▸ Task set:
1. Answer these questions from the article on the Denver Nuggets' All-Decade team:
(a) What five spots make up each team's All-Decade squad?
(b) As part of which deal was Danilo Gallinari traded to Denver?
(c) With which pick of the 2009 draft was Ty Lawson selected?
2. Resume the article on the Denver Nuggets' All-Decade team after its final sentence, carrying on in the same voice.

▸ Document excerpt:
:::::

- Jeremy Freed
OTG's All-Decade Team: Denver Nuggets Edition
With the past decade coming to a close, what better way to ring in the new decade by reflecting on the past. Off The Glass is taking a look at each NBA team and selecting their All-Decade squad, which is defined by one guard, one forward, one center, a role player (someone not selected as an All-Star, or to an All-NBA team), and one wildcard.
Today we are highlighting the Denver Nuggets.
Forward of the Decade: Danilo Gallinari
Gallo in many ways was a microcosm of the Denver Nuggets in the 2010s. Traded to Denver as part of the Carmelo Anthony deal, he ended up a Mile High because someone else notable didn’t want to be there. His highs, like the early George Karl teams of the decade, were good, but not best-in-the-league good, and then his injuries led to shortened or lost seasons, like the Brian Shaw years in the middle. At his best, a borderline 20-5-2 player who can hit close to 40% from three -- if he came into the league now, he’d be a prototype forward; instead, he’s hoping to be liberated from Oklahoma City after the Paul George deal. One can’t feel too bad for a player who’s made over $100 million playing basketball, but it’d be nice if he played relevant basketball while he’s still able.
Guard of the Decade: Ty Lawson
The speedy engine of those entertaining, if ill-fated, George Karl Nuggets teams, Lawson was a very good NBA player until his career was derailed by substance abuse. Snagged with the 18th pick of 2009 draft, Lawson quickly made himself into a contributor off the bench, transitioned into the starting line-up in year two, and then held the reins for four years, averaging 16 points, 8 assists, and 3 rebounds per game -- as I said, a very good NBA player. But after a DUI following the 2014-15 season, he was unceremoniously shipped to Houston, and he was never the same again. He never averaged so much as ten points or five assists in a season, and was out of the league by 30; fans in the Rockies still can fondly recall him racing down the court in those baby blues.

:::::

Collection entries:
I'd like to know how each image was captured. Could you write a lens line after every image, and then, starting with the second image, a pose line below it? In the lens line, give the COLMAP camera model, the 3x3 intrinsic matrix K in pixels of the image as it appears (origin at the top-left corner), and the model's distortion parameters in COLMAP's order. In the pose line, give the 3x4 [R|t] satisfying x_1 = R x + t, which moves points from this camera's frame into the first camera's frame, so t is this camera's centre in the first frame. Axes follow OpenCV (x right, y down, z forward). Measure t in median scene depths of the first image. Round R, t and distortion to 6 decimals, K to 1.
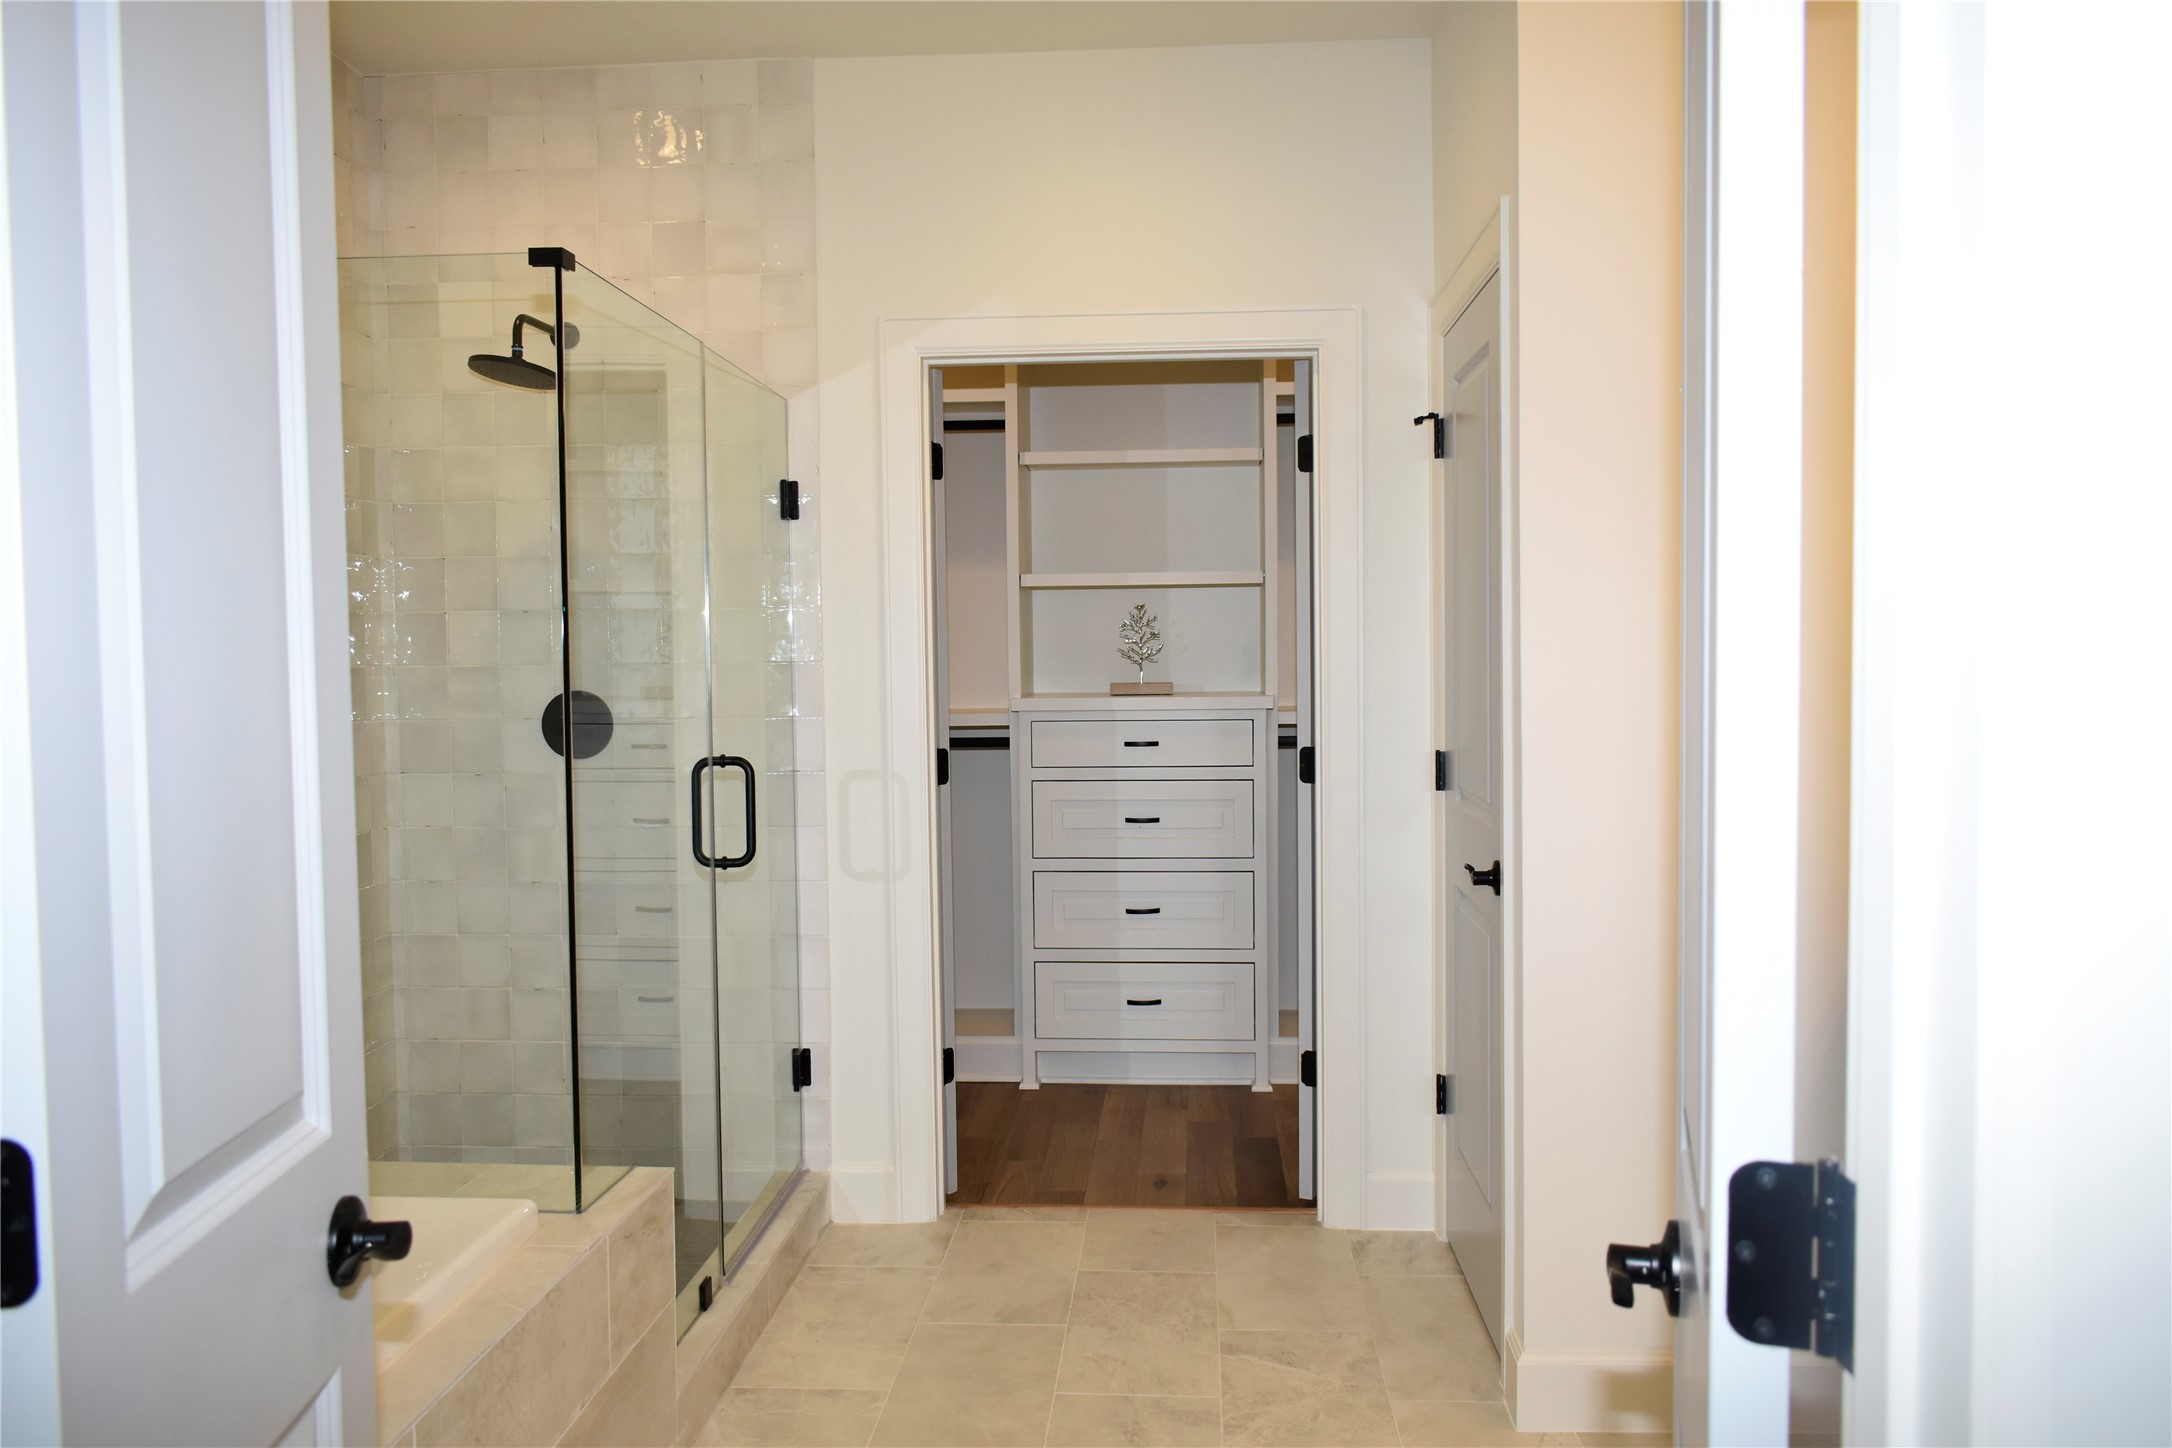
lens RADIAL K [[1681.5, 0, 1086.1], [0, 1681.5, 726.3], [0, 0, 1]] dist [-0.023429, 0.018979]
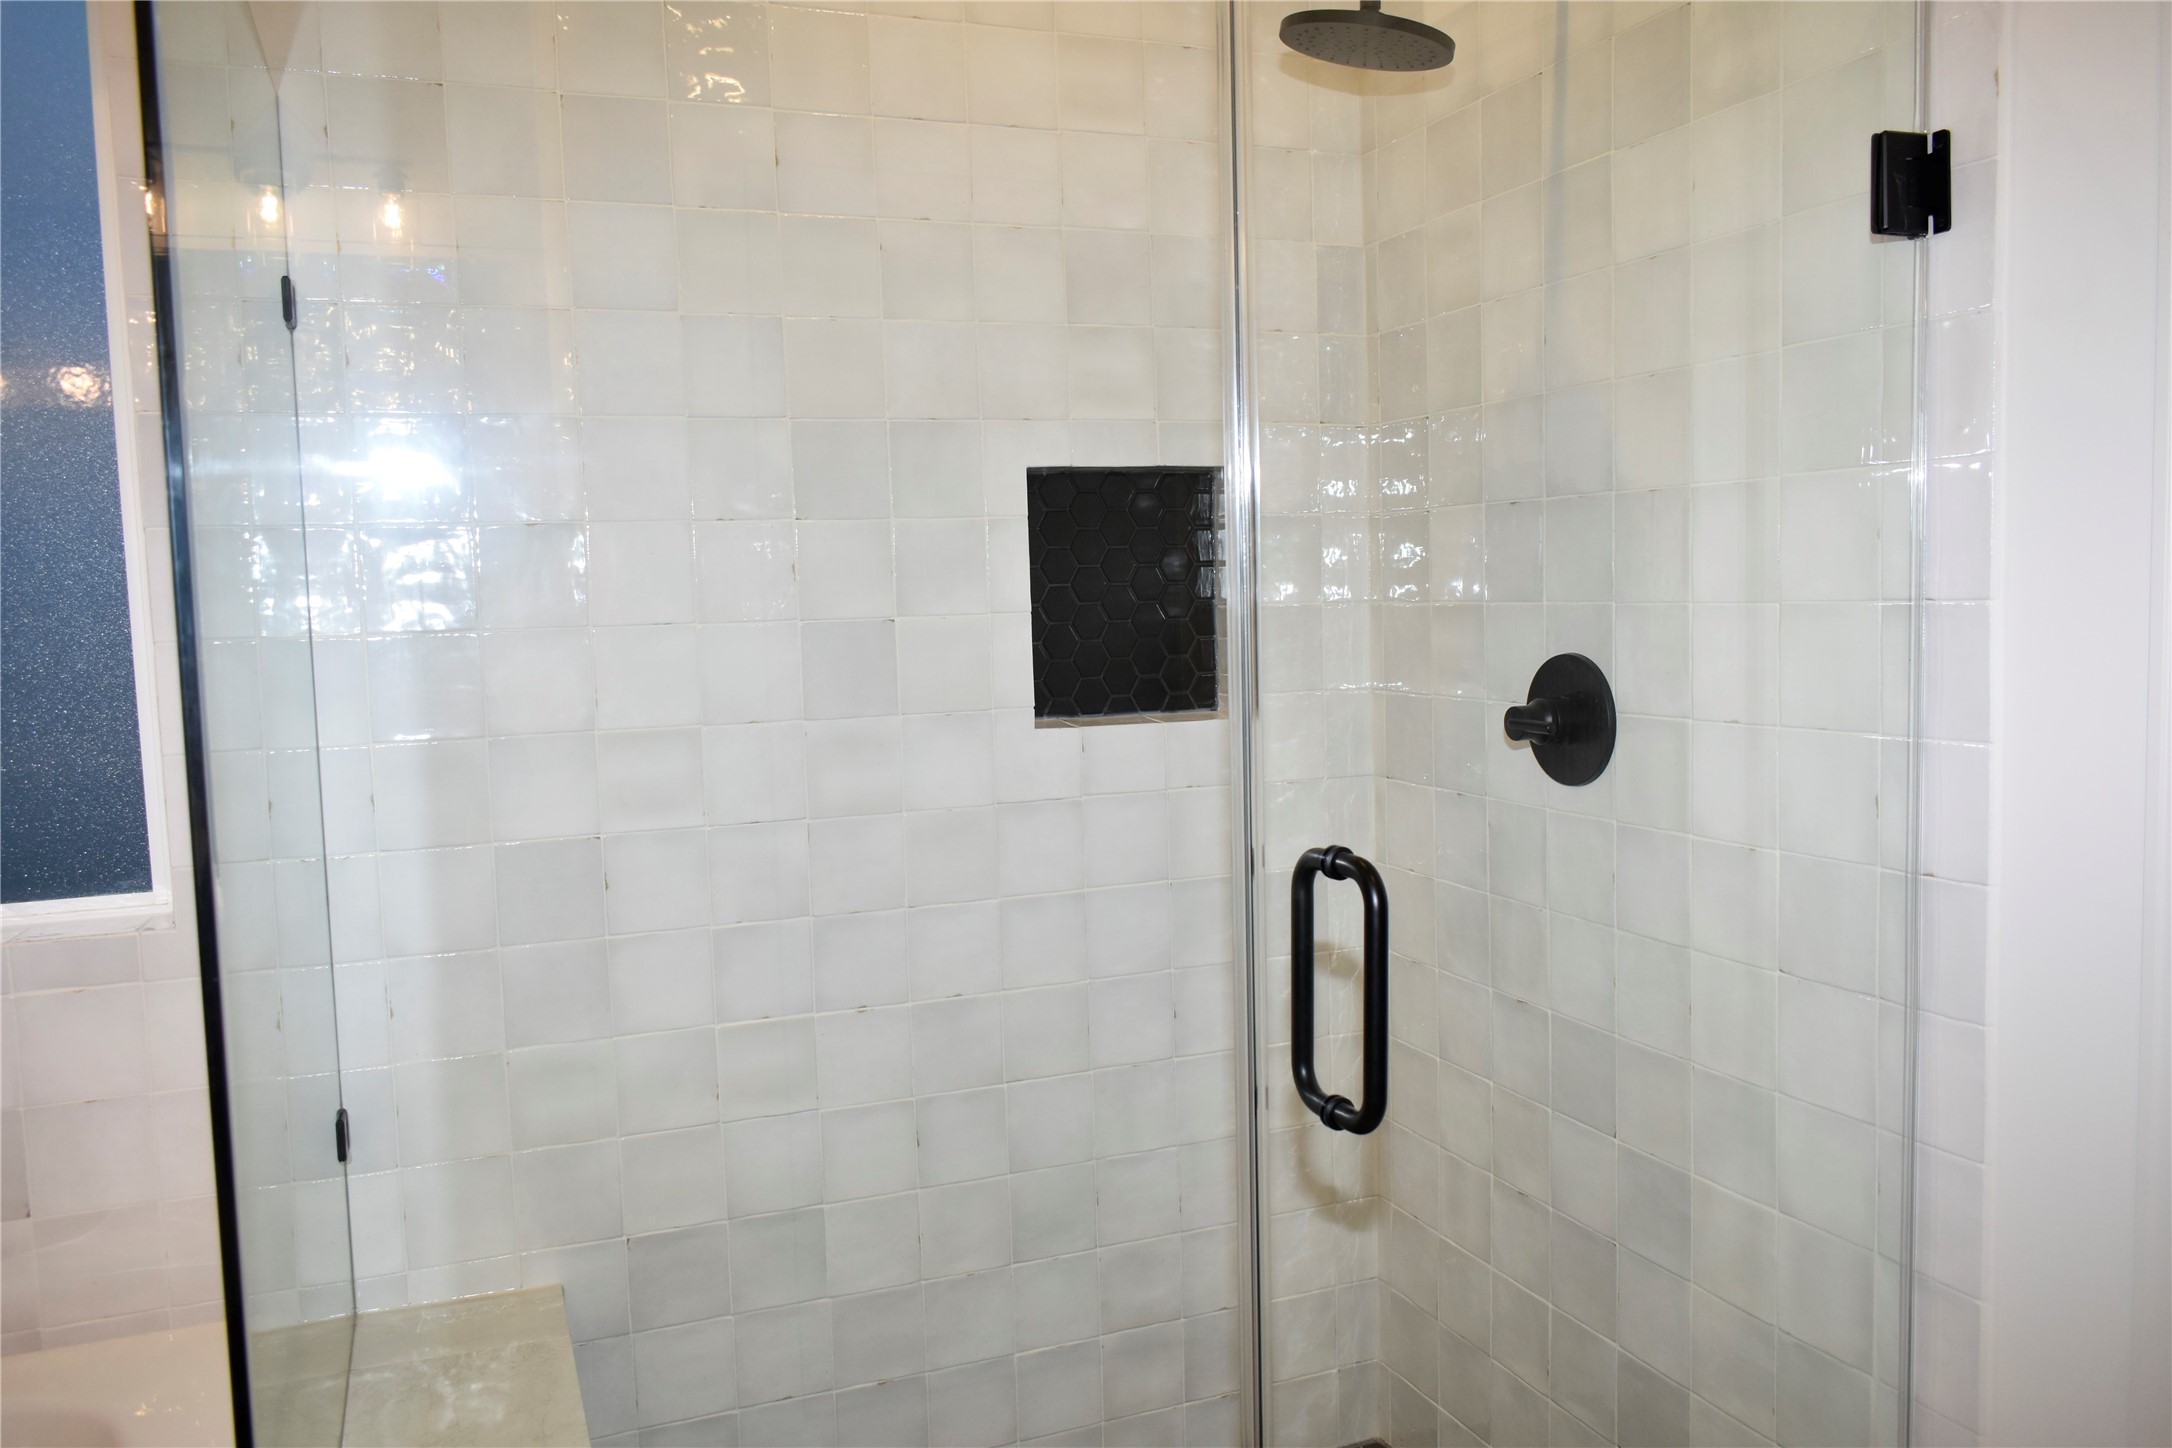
lens RADIAL K [[1681.5, 0, 1086.1], [0, 1681.5, 726.3], [0, 0, 1]] dist [-0.023429, 0.018979]
pose [[0.423400, 0.071578, -0.903111, 0.106127], [-0.017507, 0.997334, 0.070837, -0.035160], [0.905774, -0.014181, 0.423524, 0.698728]]
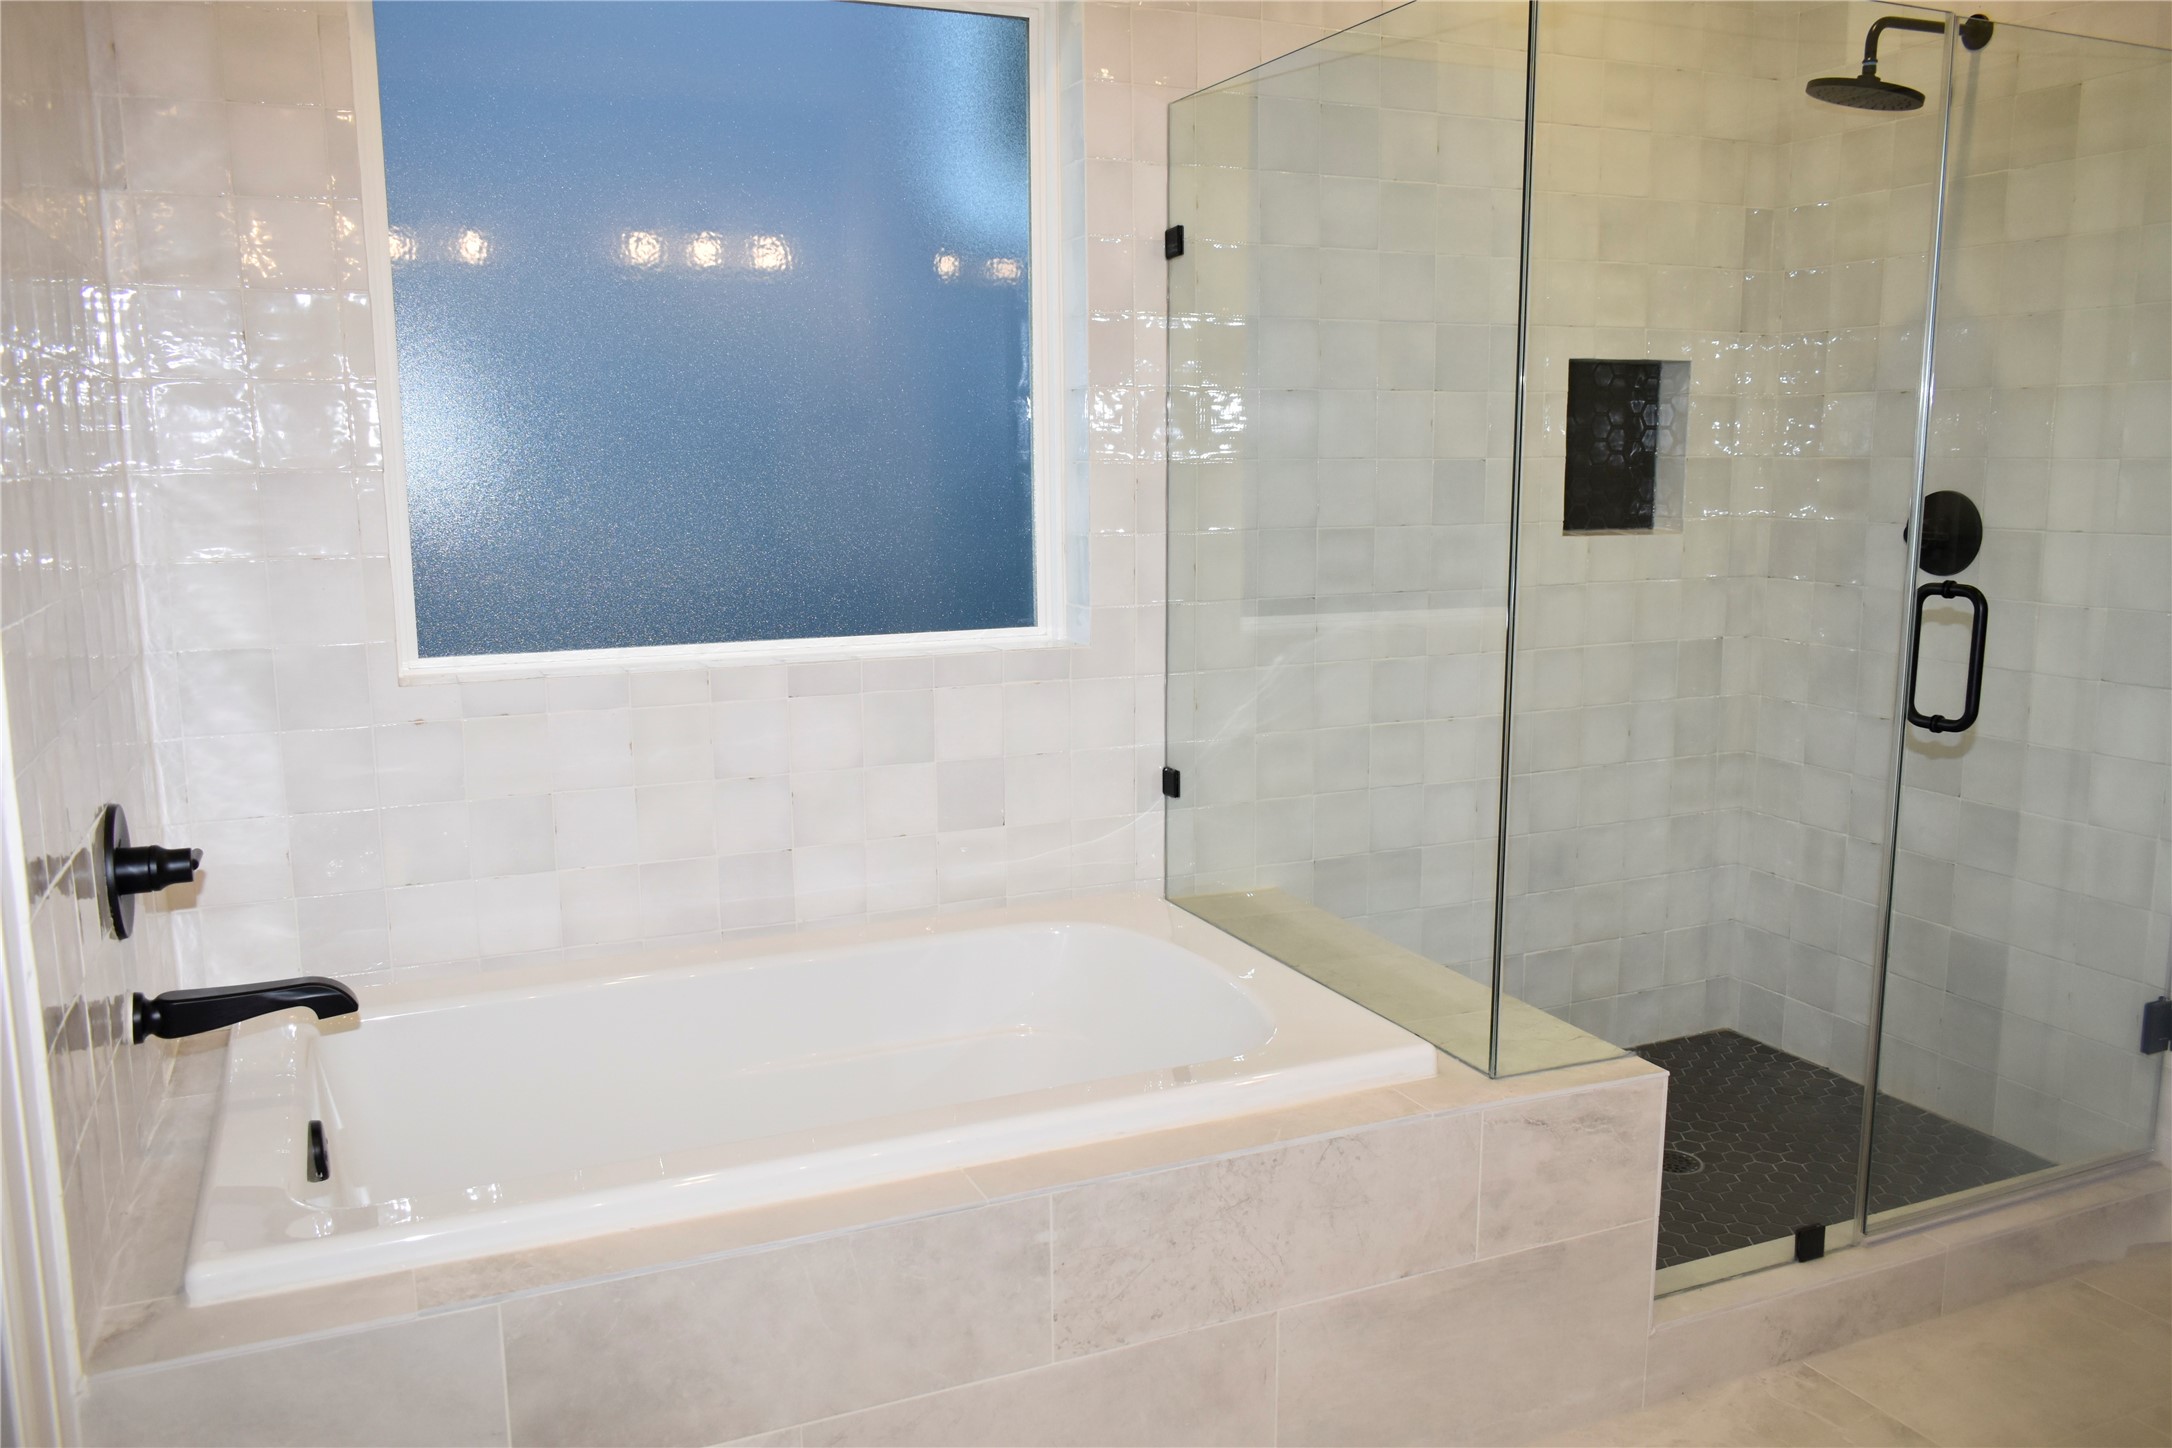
lens RADIAL K [[1696.9, 0, 1086.0], [0, 1696.9, 724.0], [0, 0, 1]] dist [-0.008800, 0.002878]
pose [[0.464997, 0.148738, -0.872729, 0.247654], [-0.040109, 0.988313, 0.147067, -0.014351], [0.884403, -0.033382, 0.465528, 0.271305]]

:::::

▸ Solved tasks:
1.
(a) One guard, one forward, one center, a role player (someone not selected as an All-Star or to an All-NBA team), and one wildcard.
(b) The Carmelo Anthony deal.
(c) The 18th pick.

2.
Center of the Decade: Nikola Jokic
It’s rare when you have a player on the roster that you realize could be the greatest in franchise history -- the Nuggets have that in Jokic. Not much was expected from The Joker when he was picked 41st overall in 2014 -- he wasn’t even the first center Denver took that year -- but he quickly established himself as the starter in year one, a very good player in year two, and an All-NBA player by year four. His ascent has mirrored the rise of Denver from watching the post-season on TV to the 2-Seed in the West and the Nuggets’ deepest run in a decade. Coming off of a 20ppg - 10.8rpg - 7.3apg season, Jokic is a unique distributor for the pivot, and barring injury will be not just the Center of the Decade, but of the Franchise.
Role-Player of the Decade: Kenneth Faried
Somewhat lost to the sands of time is ‘The Manimal’ who charged onto the scene after being the 22nd overall pick (side note: the Nuggets are REALLY good at picking in the mid-to-low first) from obscure Morehead State University. He quickly became a near double-double player, earning many devoted fans with his enormous motor and fearlessness on the court. The league seemingly caught up with him -- or at least exposed his defensive shortcomings -- and he couldn’t get on the court, though 25 games of 13ppg/8rpg ball in Houston last year seemed to indicate that he’s still got it. Whatever ‘it’ may be, it’s in China now; a sad coda to one of the underrated success stories of the Denver decade.
Wildcard of the Decade: JaVale McGee
McGee has perhaps the best list of nicknames in basketballreference.com history: “Pierre”, “The Big Secret”, “Big Daddy Wookie”, and “The Great Adventure”. That last one was given to him in his days in Denver by teammate Corey Brewer, because ‘you never know what’s going to happen. It’s going to be an adventure either way it goes, good or bad.’ That’s about the definition of ‘Wildcard.’
Decade High Point: Western Conference Semifinals in 2019
Denver ended its decade on the highest of notes, with their best postseason performance of the ‘10s. The Nuggets are definitely trending upward, having improved their record year-over-year for the past five seasons: a trend they’ll be hard-pressed to keep up, but with a red-hot start to 2019-20 just might. Though the Nuggets aren’t satisfied losing Game 7 at home to division rival Portland to end the 2018-19 season, they’re using it to springboard into the ‘20s. There are worse things.
Decade Low Point: Firing Reigning COY George Karl
The move that brought the franchise low to a point that it could conceivably improve five years straight was the ill-considered firing of Karl, at that point, the reigning Coach of the Year. Unlike the Raptors, who turned the firing of their COY Dwayne Casey into a championship run, the Nuggets did not bring in a future Finals MVP in Kawhi Leonard (or his 2013-14 equivalent -- ironically, perhaps Paul George?) but instead bottomed out. A franchise that went to the playoffs every year for a decade now found itself watching them from home for the next half of one. Low point indeed.
Next Decade Prediction: The Finals
The Nuggets are among the West elite, and with a deep, versatile roster, have the capacity to match any foes throughout the rugged NBA season, and with or without injuries to other, top-heavy teams’ top players, can make their way deep into the postseason. With a bonafide star of their own in Jokic, and rising youngsters like Jamal Murray, their first trip to the NBA Finals -- and perhaps their first championship -- is finally within reach.